Mr McGrath said Mr Gradinaru and a colleague dropped off a single keg on February 15th, 2019 — the same day two other STL Logistics keg lorries had made unscheduled deliveries to the same location.

Mr Gradinaru told his bosses it was done at the request of a different pub on the northside of the capital — where he said a barman told the Diageo investigators that he “did ask the Guinness crew to drop two Heineken kegs” as the competitor’s delivery staff had been “difficult and unhelpful” when they were asked.

But Mr McGrath said the pub’s owner and the cellar man both denied any such arrangement and said there had been no swap arrangement with the pub under surveillance.

Mr Gradinaru “accepted that he did an unscheduled drop but claims he did it on the instruction of another pub”, Mr McGrath said.

“Stanislav strenuously and robustly denies the allegations against him,” his barrister David Byrnes said.

He said the adjudicating officer ought not to interpret any admission Mr Gradinaru had made as meaning that his client accepts he was “in breach of any employment obligation or any other obligation”, Mr Byrnes said.

In his evidence, Mr Gradinaru said he had engaged in the practice of moving kegs from pub to pub at the request of publicans on his routes from his “first days” in the job in 2008, when the drivers were still directly employed by Diageo, adding that he understood it to be a long-standing practice.

Most of his training on the job came from senior drivers and helpers, who told him his role was to “go [the] extra mile for the customers because you’re the face of the company”.

He said he delivered a keg to the pub under surveillance at the request of a bar manager at a named pub in north Dublin on February 15th, which he later said was a 10-minute drive away.

Mr Byrnes said a petition, which was submitted in evidence to the hearing, was signed by 18 staff and agency workers between August and October 2019. In the petition, the workers stated that they too had carried out unscheduled and undocumented keg drops, had not been sanctioned for doing it or told to stop, and that the practice continued at the company, Mr Byrnes submitted.

“Inside of the company nobody told them to stop doing it,” Mr Gradinaru said.

“At busy times when pubs [are] running low they borrow kegs between places where they have friends or know the manager or whatever.

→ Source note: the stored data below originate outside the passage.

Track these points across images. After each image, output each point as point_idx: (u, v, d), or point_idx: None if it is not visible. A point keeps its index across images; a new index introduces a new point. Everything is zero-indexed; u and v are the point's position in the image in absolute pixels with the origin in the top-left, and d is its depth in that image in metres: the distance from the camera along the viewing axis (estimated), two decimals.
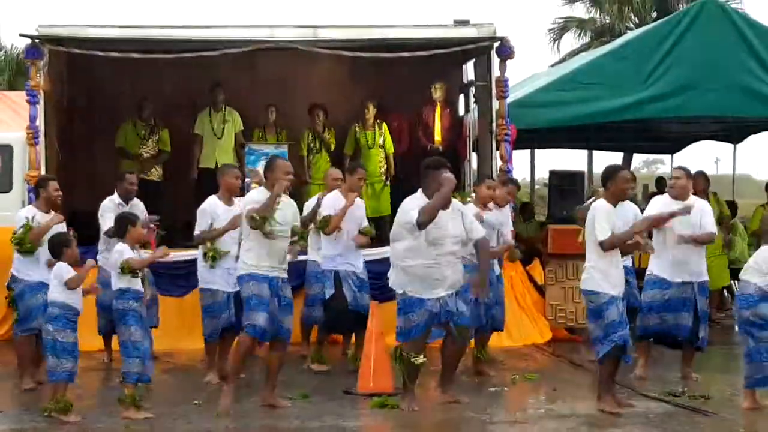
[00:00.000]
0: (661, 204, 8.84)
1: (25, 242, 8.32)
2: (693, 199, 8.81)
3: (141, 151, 12.13)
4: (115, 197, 9.58)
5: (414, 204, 7.54)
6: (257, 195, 7.70)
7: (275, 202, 7.46)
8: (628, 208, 8.53)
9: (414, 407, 7.63)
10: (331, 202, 9.23)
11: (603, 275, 7.42)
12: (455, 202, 7.80)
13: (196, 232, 8.69)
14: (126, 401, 7.34)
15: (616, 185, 7.53)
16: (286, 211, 7.67)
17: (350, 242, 9.23)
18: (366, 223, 9.40)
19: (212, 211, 8.63)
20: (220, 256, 8.57)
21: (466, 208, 7.96)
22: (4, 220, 10.09)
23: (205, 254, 8.66)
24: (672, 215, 8.54)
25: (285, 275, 7.72)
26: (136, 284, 7.39)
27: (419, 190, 7.67)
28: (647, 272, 8.88)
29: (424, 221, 7.39)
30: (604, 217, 7.41)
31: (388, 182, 12.24)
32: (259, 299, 7.52)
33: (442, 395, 7.92)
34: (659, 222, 8.52)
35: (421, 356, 7.59)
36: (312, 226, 9.25)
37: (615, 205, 7.54)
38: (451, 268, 7.57)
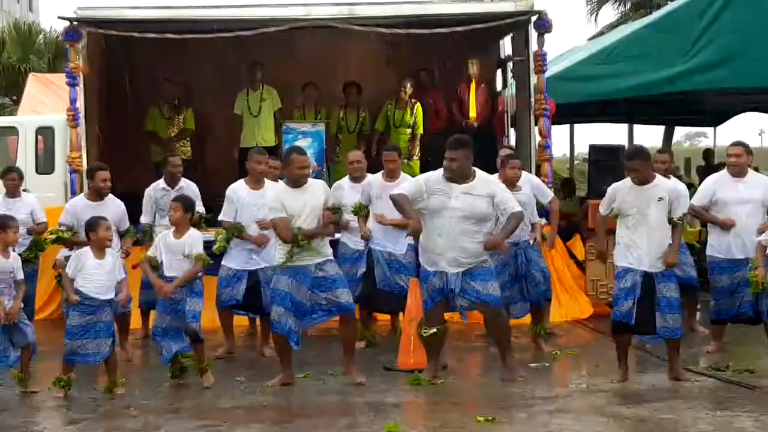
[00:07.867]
0: (715, 180, 8.79)
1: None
2: (751, 174, 8.77)
3: (170, 132, 12.18)
4: (161, 182, 9.65)
5: (421, 179, 7.70)
6: (276, 193, 7.64)
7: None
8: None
9: (431, 378, 7.61)
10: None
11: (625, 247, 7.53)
12: (489, 177, 7.69)
13: (221, 216, 8.82)
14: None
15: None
16: (303, 200, 7.51)
17: (388, 226, 9.17)
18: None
19: (236, 196, 8.73)
20: (224, 246, 8.75)
21: (500, 186, 7.75)
22: (48, 201, 10.19)
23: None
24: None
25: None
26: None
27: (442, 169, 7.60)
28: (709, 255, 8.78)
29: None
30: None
31: (408, 162, 11.79)
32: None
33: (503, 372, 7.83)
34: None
35: (433, 329, 7.60)
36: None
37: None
38: (453, 243, 7.42)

They ask us to drop them back because it’s not a problem for us if we’re not busy,” he said.

Mr McCarthy, for STL Logistics, asked why two pubs close to seven kilometres apart by road would be engaged in a swap arrangement.

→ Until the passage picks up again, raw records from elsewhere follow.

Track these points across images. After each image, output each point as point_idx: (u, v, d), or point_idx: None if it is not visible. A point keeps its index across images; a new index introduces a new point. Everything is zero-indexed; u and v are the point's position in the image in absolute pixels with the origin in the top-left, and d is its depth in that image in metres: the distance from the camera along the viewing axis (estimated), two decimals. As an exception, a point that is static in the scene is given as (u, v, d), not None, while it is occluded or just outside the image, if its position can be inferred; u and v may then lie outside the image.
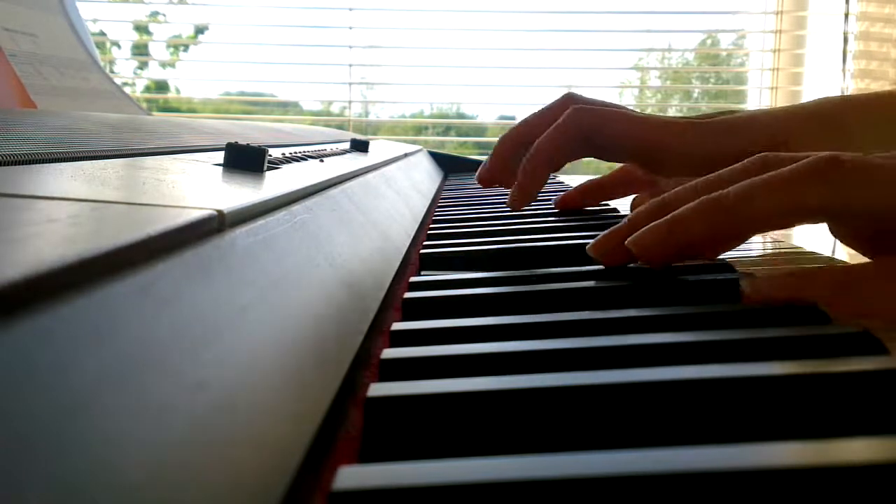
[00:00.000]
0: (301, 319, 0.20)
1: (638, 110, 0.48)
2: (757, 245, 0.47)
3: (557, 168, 0.45)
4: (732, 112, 0.45)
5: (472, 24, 1.93)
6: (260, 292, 0.19)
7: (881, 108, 0.43)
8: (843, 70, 1.72)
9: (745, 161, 0.31)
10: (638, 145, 0.43)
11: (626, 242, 0.30)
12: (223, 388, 0.14)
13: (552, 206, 0.58)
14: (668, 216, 0.29)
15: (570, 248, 0.39)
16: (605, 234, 0.32)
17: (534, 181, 0.44)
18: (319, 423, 0.16)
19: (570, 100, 0.47)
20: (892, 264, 0.26)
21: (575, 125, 0.43)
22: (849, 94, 0.46)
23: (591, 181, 0.56)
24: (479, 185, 0.51)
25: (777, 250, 0.44)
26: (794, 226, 0.28)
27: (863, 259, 0.30)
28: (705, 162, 0.41)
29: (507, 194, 0.47)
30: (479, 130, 2.14)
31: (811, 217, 0.27)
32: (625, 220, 0.32)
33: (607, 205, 0.58)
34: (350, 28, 1.90)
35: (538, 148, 0.44)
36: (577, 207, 0.55)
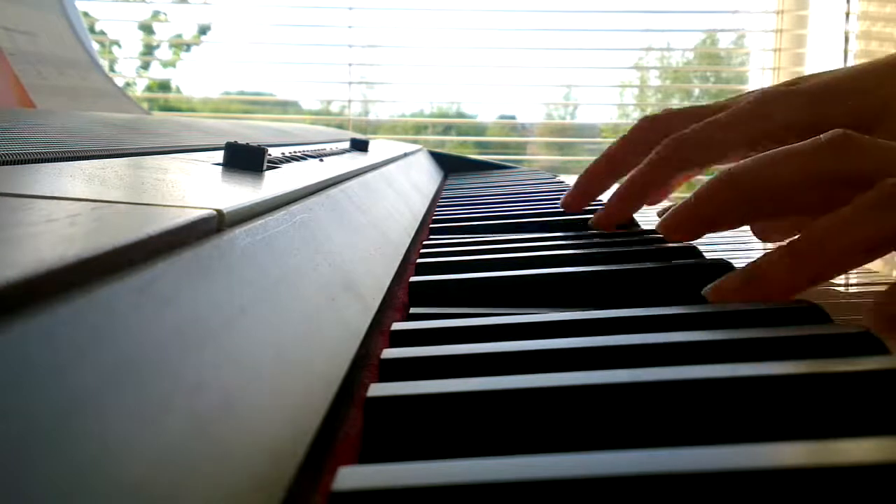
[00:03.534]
0: (301, 319, 0.20)
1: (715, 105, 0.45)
2: (757, 245, 0.47)
3: (649, 197, 0.45)
4: (818, 75, 0.43)
5: (472, 24, 1.93)
6: (259, 292, 0.19)
7: None
8: (844, 69, 1.71)
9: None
10: (740, 148, 0.41)
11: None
12: (223, 389, 0.14)
13: (551, 205, 0.58)
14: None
15: (572, 247, 0.39)
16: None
17: (625, 209, 0.44)
18: (319, 424, 0.16)
19: (652, 125, 0.46)
20: None
21: (673, 157, 0.42)
22: None
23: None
24: (478, 185, 0.51)
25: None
26: None
27: None
28: (804, 132, 0.37)
29: (504, 195, 0.47)
30: (479, 130, 2.14)
31: None
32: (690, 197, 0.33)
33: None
34: (350, 27, 1.90)
35: (636, 178, 0.43)
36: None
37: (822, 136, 0.30)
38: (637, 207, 0.44)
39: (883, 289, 0.28)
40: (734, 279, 0.28)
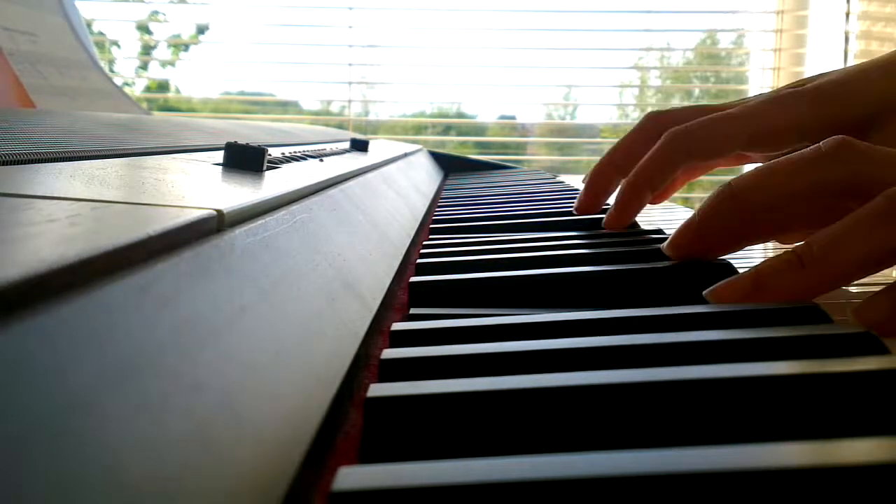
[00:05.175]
0: (300, 319, 0.20)
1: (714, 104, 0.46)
2: (757, 245, 0.47)
3: (657, 191, 0.45)
4: (826, 76, 0.43)
5: (473, 24, 1.93)
6: (259, 292, 0.19)
7: None
8: (844, 69, 1.71)
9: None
10: (740, 144, 0.42)
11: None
12: (222, 389, 0.14)
13: (551, 205, 0.58)
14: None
15: (571, 247, 0.39)
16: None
17: (633, 206, 0.44)
18: (319, 424, 0.16)
19: (657, 121, 0.46)
20: None
21: (674, 150, 0.42)
22: None
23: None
24: (478, 185, 0.51)
25: (777, 249, 0.44)
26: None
27: None
28: (808, 133, 0.40)
29: (504, 195, 0.47)
30: (479, 130, 2.14)
31: None
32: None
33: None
34: (350, 27, 1.90)
35: (638, 173, 0.43)
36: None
37: (821, 144, 0.30)
38: (643, 202, 0.44)
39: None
40: (739, 286, 0.28)
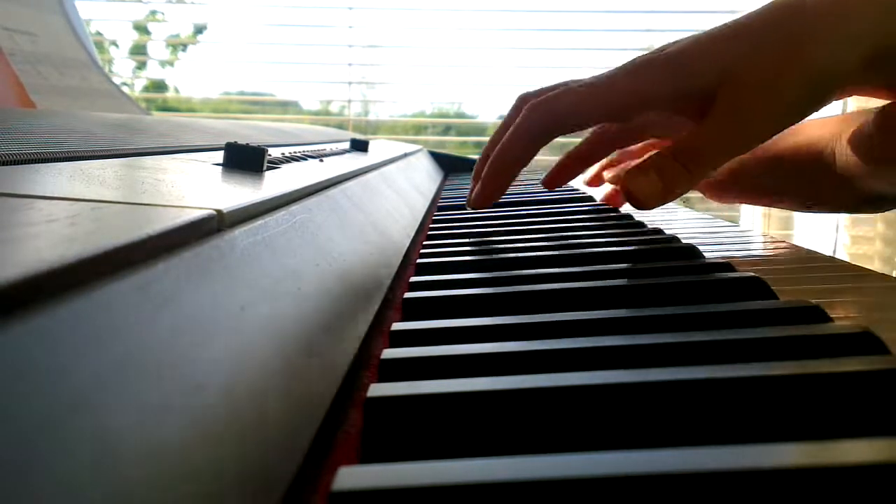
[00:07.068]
0: (300, 319, 0.20)
1: (583, 78, 0.46)
2: (757, 245, 0.47)
3: (524, 165, 0.45)
4: (679, 42, 0.43)
5: (473, 24, 1.93)
6: (259, 292, 0.19)
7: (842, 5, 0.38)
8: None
9: None
10: (598, 115, 0.43)
11: None
12: (222, 389, 0.14)
13: (551, 205, 0.58)
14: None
15: (573, 246, 0.39)
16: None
17: (497, 183, 0.44)
18: (319, 424, 0.16)
19: (523, 101, 0.47)
20: None
21: (532, 123, 0.42)
22: None
23: (568, 154, 0.54)
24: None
25: (777, 250, 0.44)
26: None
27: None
28: (659, 102, 0.41)
29: (504, 195, 0.46)
30: (479, 130, 2.14)
31: None
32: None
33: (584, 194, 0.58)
34: (350, 27, 1.90)
35: (500, 150, 0.43)
36: (564, 184, 0.54)
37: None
38: (510, 179, 0.44)
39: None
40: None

“The pub next door is your competition. You’d not have a good relationship with them,” Mr Gradinaru replied. He added that publicans were not inclined to call the office because they would be charged for an extra delivery.

Adjudicating officer Andrew Heavey told Mr Gradinaru his evidence had been “clear and complete” and thanked him for it.

Mr Heavey has said he intends to issue a decision in all 11 cases together towards the end of this year.